Thanks for your reply, I used CpG island searcher.
Perhaps I should look at both islands, the 5'UTR is quite long, so the 2 CpG islands are separated by 30 000 bp...
Parameters: I tried both > 400bp, GC Percent > 60.0, Obs/Exp > 0.6 and >500bp, >55% >0.65 and got similar results.
I've seens different recommendations in publications, is there a "golden standard" for what to use?
If it's possible, can you post your sequence (5' flanking 1 kb + 1st exon) here so we can have a look.
yes please post your sequence.
well I found out through reviewers is that the "gold standard" for a cpg island is the 500bp definition as described by Takai and Jones, have have not seen any papers subsequent to this......but it has apparently superceded the Gardiner-Garden and Frommer definition......of 200bp GC=50% obs/exp=0.6
CpG island searcher is written by Takai so you are on the right track!
I don't think the new standard by Takai and Jones is by any means the 'gold standard'.
The main improvement claimed by them over the standard by Gardiner-Garden and Frommeris is their algorithm can exclude some Alu seqeuence in the promoter when predicting CpG island.

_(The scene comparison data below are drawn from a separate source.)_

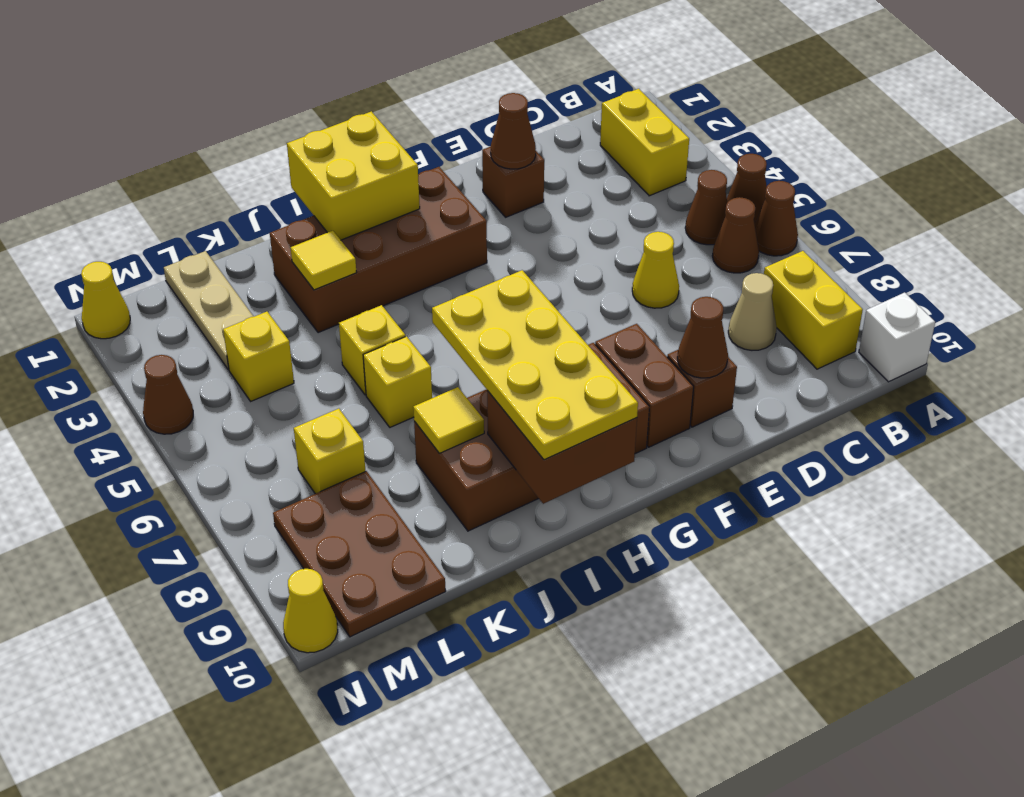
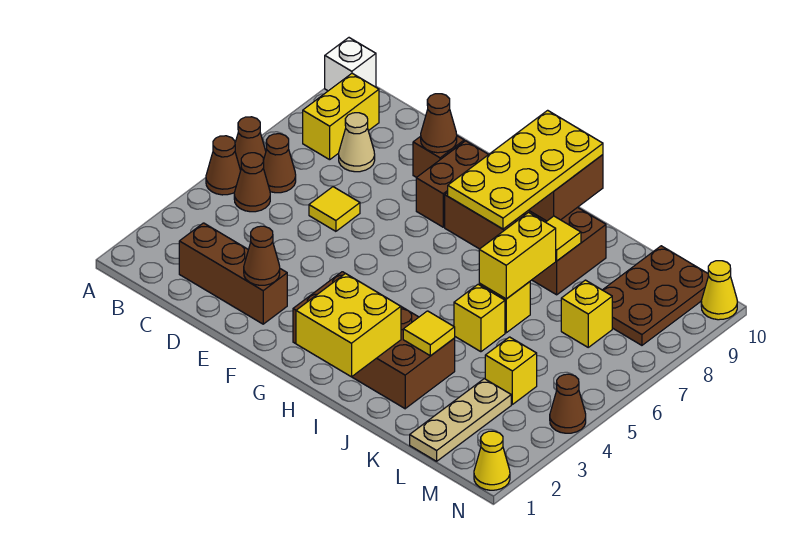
yellow 1x2 brick [600,89,689,196] -> yellow 1x2 brick moved to [479,212,556,299]
yellow 1x1 cone [632,232,679,308] -> yellow 1x1 tile [309,187,360,231]
brown 1x1 brick [482,146,544,217] -> brown 1x3 brick [179,223,287,324]

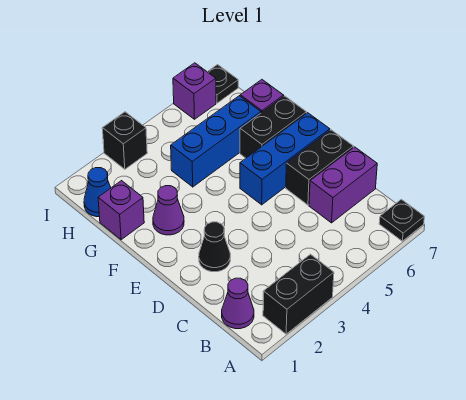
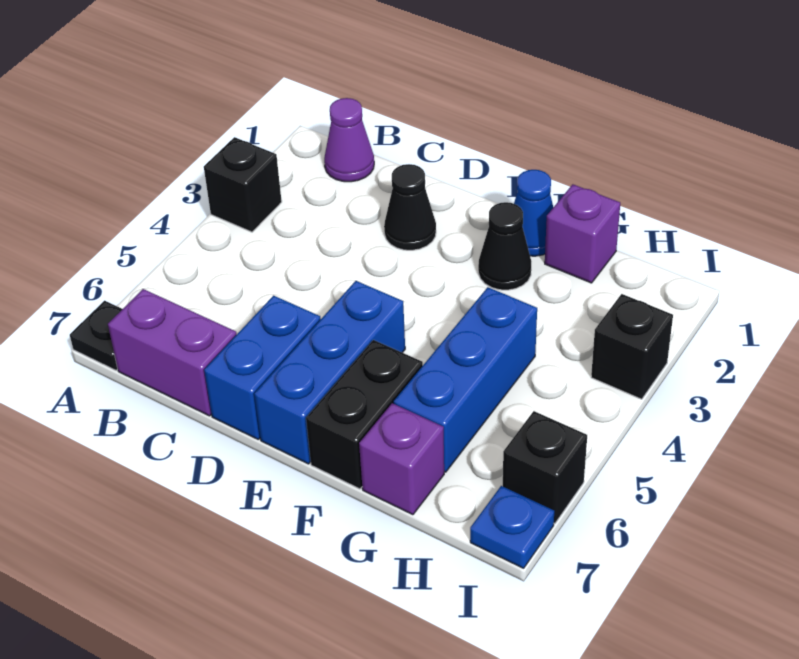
black 1x2 brick [263,254,334,334] -> black 1x1 brick [204,137,282,232]
purple 1x2 brick [309,147,377,223] -> purple 1x2 brick turned to [108,289,237,416]
black 1x2 brick [286,130,353,205] -> blue 1x2 brick [204,296,321,439]
purple 1x1 cone [153,186,184,235] -> black 1x1 cone [478,202,531,290]
blue 1x1 cone [84,168,111,217] -> blue 1x1 cone moved to [514,170,553,256]
purple 1x1 brick [173,63,216,119] -> black 1x1 brick [503,411,587,523]
black 1x1 plate [208,65,238,103] -> blue 1x1 plate [470,486,554,568]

Let's test it using the human E-cadherin promoter which contains a Alu element at 374-718. The result returned by their program is a CpG island from 616-1193. It does NOT exclude Alu but mistakenly includes it.

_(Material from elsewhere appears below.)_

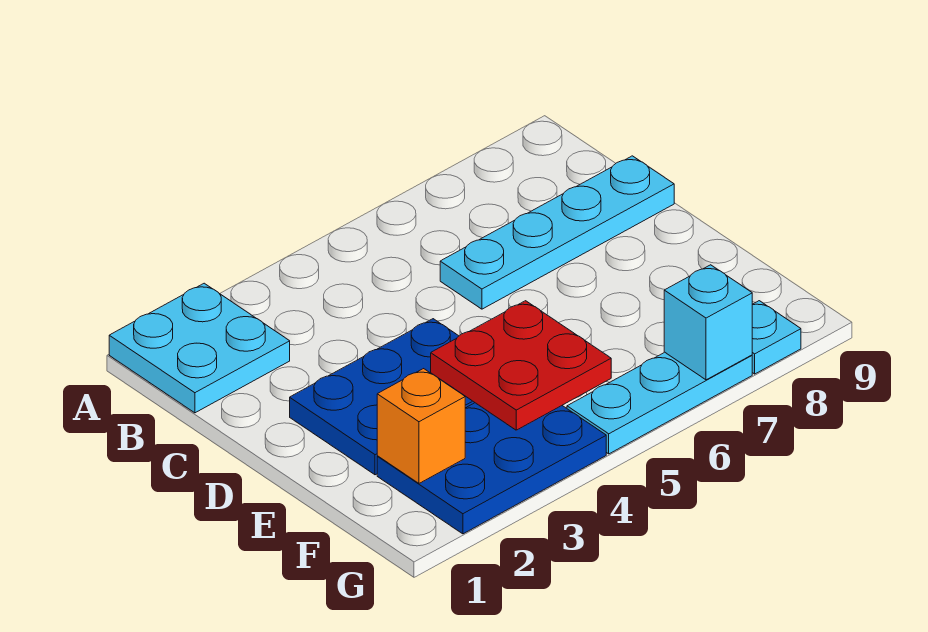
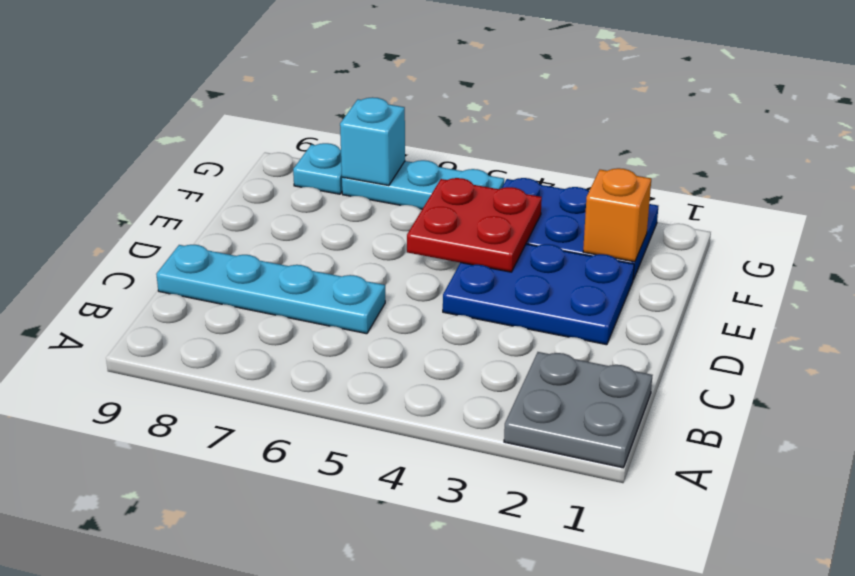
cyan 2x2 plate [109,283,290,413] -> grey 2x2 plate [504,352,652,468]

Actually, E-cadherin has a very short (157 bp) CpG island from 811-967. Methylation mapping demonstrates methylation of this area silences transcription.

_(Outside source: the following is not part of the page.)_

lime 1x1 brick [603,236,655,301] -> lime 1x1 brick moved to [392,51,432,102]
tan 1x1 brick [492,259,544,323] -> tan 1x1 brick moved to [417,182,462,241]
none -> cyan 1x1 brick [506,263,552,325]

Because CpG island is a concept defined by human and there is no such thing as 'gold standard' for it.
I wish I had you as a referee to my paper, I agree the definition of an CpG island is an arbitrary one. and it also depends on your window size.
I will post the reviewers comments when I get to work tomorrow!
I will be happy to read it. The definition for CpG island is an arbitrary one. It just tell that an area in the sequence is CpG rich, and it not like the definition for transcription start site, coding region, etc.
here are some snippets from reviewers comments.
forth by Takai and Jones (PNAS, 2002) which is more stringent and
therefore more accurate than the definition of Gardiner-Garden and
1. Definition of CpG islands, definition of CpG islets:
Gardiner-Garden and Frommer (1987) initially defined a CpG island as 200-bp region of DNA with GC content > 50% and observed CpG/expected CpG ratio greater or equal to 0.6. Takai & Jones (2002) refined this to respectively: 500bp length, 55% GC content % 0.65 O/E. This latter definition is in wide use today and has the advantage of excluding most Alu repetitive elements.
Who knows that the reviewer is not from the same group. You can argue by giving the E-cadherin example to prove how "good" the new definition can exclude Alu element.